The technology grew initially from the desire to track not people but telephone boxes. Darrel Sheinman, who founded Pole Star Space Applications in 1997 to develop the technology, was at that time the director of Credit Suisse First Boston's hedge fund.

"One of my brokers was running a shoestring business sending red telephone boxes to California, and he would often go out and meet the cargo," he explains. "I thought there must be a cheaper way for the average Joe to be able to track down things, so I started to explore the idea of doing it via the Web."

In just under three years, Sheinman, a 35-year-old former Liffe local trader, has built a system that is now the market leader in the marine industry. He seeded the venture himself and persuaded City friends to invest, raising £1m, which he has spent cautiously. "Things always take longer than you think. My philosophy has always been that you raise money when you don't need it; if you raise it when you need it, you look desperate."

Last month, he also closed a £4m investment deal with Mitsubishi, giving Pole Star a fresh injection of cash as well as access to the Japanese giant's network, marketing and distribution resources.

Three years ago, Sheinman began to bring his brainwave to life after sending out questionnaires to shipping companies to see whether such a tracking system appealed.

"The timing was impeccable," he remembers. "All the large shipping companies were looking to build a system like this one and because a lot of ships already had transceivers, we didn't have to sell the hardware, which removed capital outlay. It was great for our cash flow and for getting a customer base very quickly.

"The tracking environment had previously been very bespoke, based on local intranets; there was no one doing it on the mass market as a cheaper offering. It wasn't a trivial thing to transfer technology based on an office network to the Web: it was a full code rewrite. We started without that legacy."

The system was designed to run on a PC with internet access. The tracked asset is fitted with a transmitter, which picks up satellite signals and is programmed to transmit automatic position reports back to PurpleFinder's internet server in London, which can then be accessed by the user via a password on screen.

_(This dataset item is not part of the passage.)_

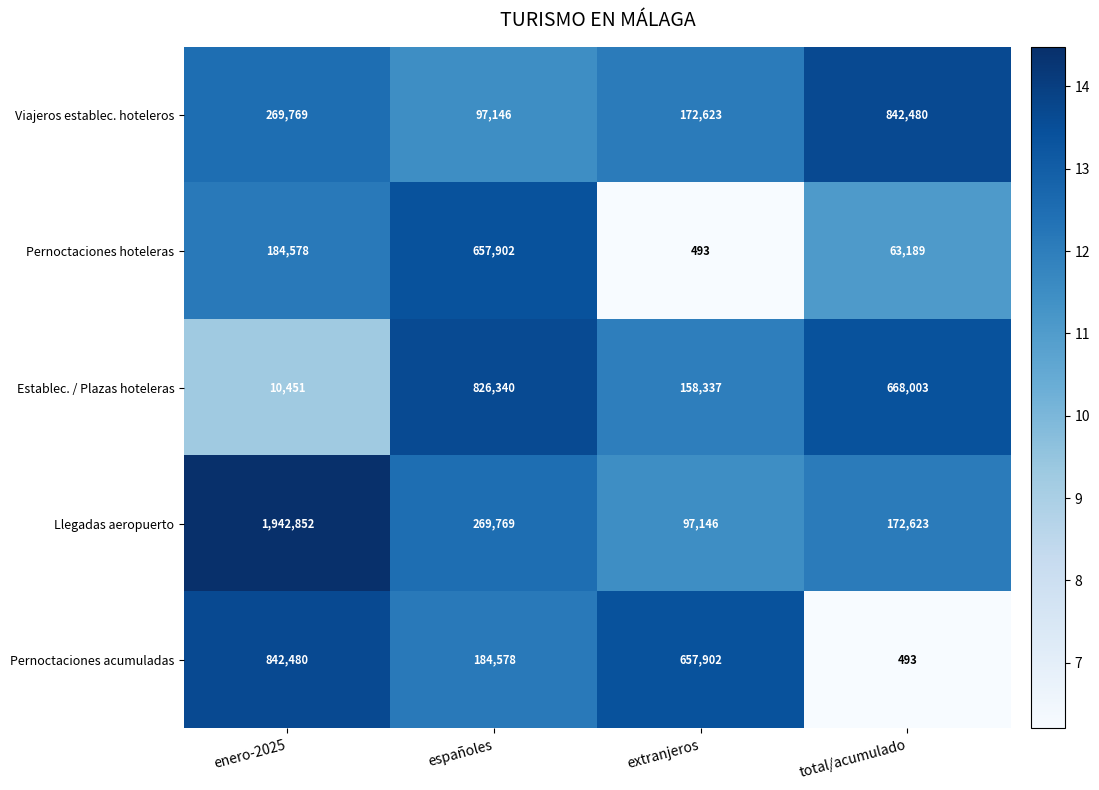

At which label does Establec. / Plazas hoteleras reach its peak?

españoles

Sheinman recruited as his programmer, Peter Potts, a computer science PhD who had formerly developed prototypes for the Eurofighter aircraft. He took the system Potts built and showed it to Maersk-Sealand. The shipping company then asked for a refined version of the system, including features such as calculation of estimated times of arrival and scheduling.

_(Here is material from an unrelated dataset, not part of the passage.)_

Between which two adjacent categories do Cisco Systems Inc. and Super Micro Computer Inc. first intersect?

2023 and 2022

The upgraded PurpleFinder proved a hit, and merchant shipping customers still provide Pole Star with much of its revenue. Now, though, the Notting Hill-based company has broken into e-route management for land-based customers, such as Shell and BP, and is looking towards markets such as air transportation.

Sheinman points to the technolgy's numerous potential applications. "The trains are in chaos at the moment. Let's say you commute on the 6.30am every morning. With our system, you could make a request to any train company that, half an hour before you catch your train, an e-mail is sent to you telling you whether it's on time or not.

"I think every commuter in the country would want that, and it would be a great way for the rail companies to get some of the tarnish off their image."

He sees the car industry as another key market. "The problem for the car industry is a lack of visibility in the supply chain. If they can increase visibility, then instead of making you wait 45 days for your new car, you wait 10 days, and that increases sales."

Pole Star already supplies "panic buttons" to dozens of workers in the Middle East who have to drive in the desert, and is researching the possibility of putting PurpleFinder into hand-held devices, which could spawn a whole host of uses. Sheinman is still cautious. "We're after the right product. It's so dynamic, we are sitting back and waiting for the best product to come out before we act. At that stage, we are in a brilliant position to offer a service."